The government has interest in 30 enterprises consisting of 14 state-owned enterprises and 16 state-invested enterprises. Some of the state-owned enterprises include regulatory institutions, commercial and policy driving institutions.

And Ms Tšolo recently told the Public Accounts Committee (PAC) that the review has already started in the mining sector where the experts have been called to evaluate the mining contracts that the government has with the local mining companies.

“The work has already started with mining sector,” Ms Tšolo said.

“Next month another mission (from the ADB) will come to carry on the reviews in other departments. The work will be done throughout the 2019/20 financial year where all the shareholders agreements will be reformulated and renegotiated.

“The new agreements will be implemented in the 2020/2021 shareholders agreements. The review is not going to be an easy task where the government will not just dictate the new terms. The processes have already begun in mining sector where the African Legal Support Facility is formulating a model contract which will be used on other contracts.

“We have engaged the AfDB to help us review all the shareholder agreements that the government has with parastatals run under various ministries to unpack them and see if they are still representative of the current financial statements of the companies,” Ms Tšolo said.

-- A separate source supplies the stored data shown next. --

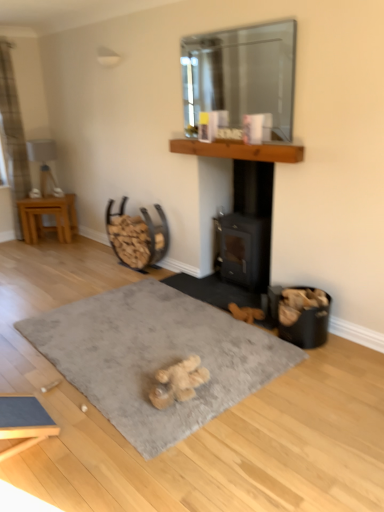
Locate an element on the screen. This screenshot has width=384, height=512. vacant region to the left of fuzzy beige teddy bear at center is located at coordinates (130, 388).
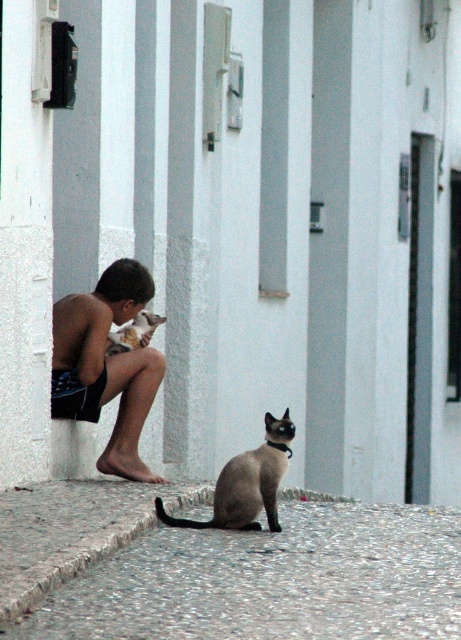
You are a photographer standing in front of the scene. You want to take a photo of the smokey gray fur at lower center and the brown fur cat at left. Which one will appear larger in the photo?

The smokey gray fur at lower center will appear larger in the photo because it is closer to the viewer than the brown fur cat at left.

Where is the smokey gray fur at lower center located in the image?

The smokey gray fur at lower center is located at point (247,483) in the image.

You are a delivery person trying to place a small package on the gray gravel at lower center located at point (271, 580). The package is 15 cm wide. Can you fit it there?

The gray gravel at lower center is located at point (271, 580). However, the description does not provide information about its size, so it is unclear if the package will fit there.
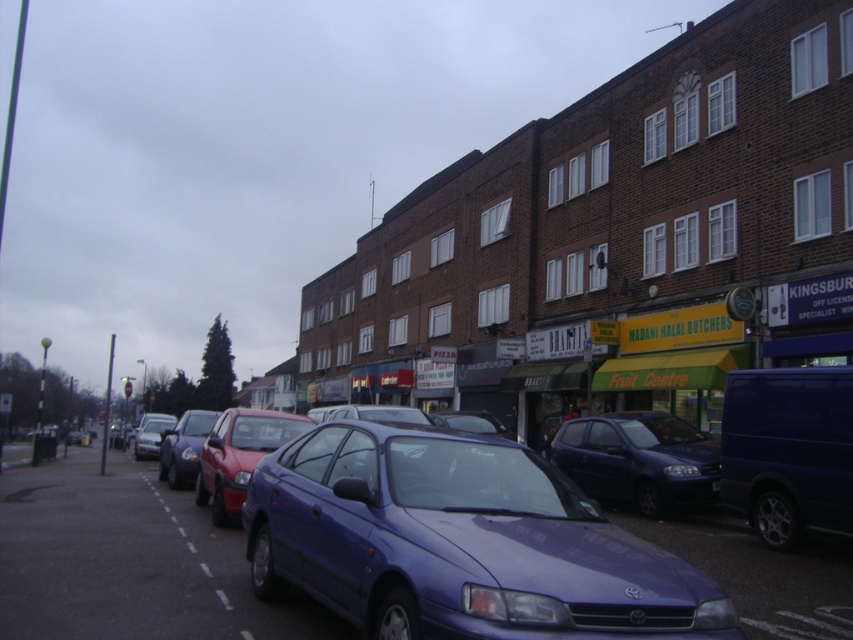
Does matte silver car at center come in front of black plastic license plate at center?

She said most of the shareholder agreements were signed several years back when some of the companies were still start-ups and were not yet profitable to pay any dividends.

Ms Tšolo said last year the government reviewed its agreement with the Minor Hotels Group through its subsidiary, AVANI Hotels and Resorts, which they inherited from the Sun International Hotels, Lesotho Sun and the Maseru Sun hotels.  This was after the hotels claimed to have failed to make any profits and as such did not pay any dividends to the government.

“Hotels did not pay any dividends because they claimed that they were not making any profits. The nature of the agreement between the hotels group and the government itself was done in such a way that made it impossible for the government to receive any dividends from the hotels.

“The shareholders agreement had many limitations which made it impossible for the hotels to declare any profits and subsequently they were not able to pay dividends to government. The agreement was amended last year and the Avani Hotels has since paid the government M7 million in dividends,” Ms Tšolo said.